Nothing but the records, repeated exactly, should form the response.
START The data
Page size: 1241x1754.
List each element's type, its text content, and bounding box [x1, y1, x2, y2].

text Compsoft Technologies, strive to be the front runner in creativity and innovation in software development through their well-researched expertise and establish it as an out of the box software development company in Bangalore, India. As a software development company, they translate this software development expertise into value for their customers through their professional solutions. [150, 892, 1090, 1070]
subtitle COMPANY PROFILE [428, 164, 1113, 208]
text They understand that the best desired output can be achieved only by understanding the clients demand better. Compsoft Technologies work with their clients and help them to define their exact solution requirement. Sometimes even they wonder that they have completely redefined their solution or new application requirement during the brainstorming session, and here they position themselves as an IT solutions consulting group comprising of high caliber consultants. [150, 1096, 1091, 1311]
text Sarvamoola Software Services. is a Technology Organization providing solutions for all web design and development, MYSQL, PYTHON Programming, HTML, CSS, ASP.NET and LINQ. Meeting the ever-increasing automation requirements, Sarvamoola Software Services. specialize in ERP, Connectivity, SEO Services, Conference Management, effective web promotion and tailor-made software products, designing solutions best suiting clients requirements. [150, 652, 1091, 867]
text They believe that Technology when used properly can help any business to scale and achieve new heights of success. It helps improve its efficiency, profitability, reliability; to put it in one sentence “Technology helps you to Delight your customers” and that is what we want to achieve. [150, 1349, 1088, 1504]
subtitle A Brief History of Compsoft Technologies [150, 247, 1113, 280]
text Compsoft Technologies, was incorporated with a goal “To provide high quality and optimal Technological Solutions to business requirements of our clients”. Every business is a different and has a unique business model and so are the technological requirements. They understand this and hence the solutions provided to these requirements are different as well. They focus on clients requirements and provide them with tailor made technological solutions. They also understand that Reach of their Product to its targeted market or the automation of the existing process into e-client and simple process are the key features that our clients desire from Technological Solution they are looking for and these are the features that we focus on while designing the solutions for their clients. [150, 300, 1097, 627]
END The data
→ **Answer**
Page size: 1241x1754.
List each element's type, its text content, and bounding box [x1, y1, x2, y2].

text Compsoft Technologies, strive to be the front runner in creativity and innovation in software development through their well-researched expertise and establish it as an out of the box software development company in Bangalore, India. As a software development company, they translate this software development expertise into value for their customers through their professional solutions. [150, 892, 1090, 1070]
subtitle COMPANY PROFILE [428, 164, 1113, 208]
text They understand that the best desired output can be achieved only by understanding the clients demand better. Compsoft Technologies work with their clients and help them to define their exact solution requirement. Sometimes even they wonder that they have completely redefined their solution or new application requirement during the brainstorming session, and here they position themselves as an IT solutions consulting group comprising of high caliber consultants. [150, 1096, 1091, 1311]
text Sarvamoola Software Services. is a Technology Organization providing solutions for all web design and development, MYSQL, PYTHON Programming, HTML, CSS, ASP.NET and LINQ. Meeting the ever-increasing automation requirements, Sarvamoola Software Services. specialize in ERP, Connectivity, SEO Services, Conference Management, effective web promotion and tailor-made software products, designing solutions best suiting clients requirements. [150, 652, 1091, 867]
text They believe that Technology when used properly can help any business to scale and achieve new heights of success. It helps improve its efficiency, profitability, reliability; to put it in one sentence “Technology helps you to Delight your customers” and that is what we want to achieve. [150, 1349, 1088, 1504]
subtitle A Brief History of Compsoft Technologies [150, 247, 1113, 280]
text Compsoft Technologies, was incorporated with a goal “To provide high quality and optimal Technological Solutions to business requirements of our clients”. Every business is a different and has a unique business model and so are the technological requirements. They understand this and hence the solutions provided to these requirements are different as well. They focus on clients requirements and provide them with tailor made technological solutions. They also understand that Reach of their Product to its targeted market or the automation of the existing process into e-client and simple process are the key features that our clients desire from Technological Solution they are looking for and these are the features that we focus on while designing the solutions for their clients. [150, 300, 1097, 627]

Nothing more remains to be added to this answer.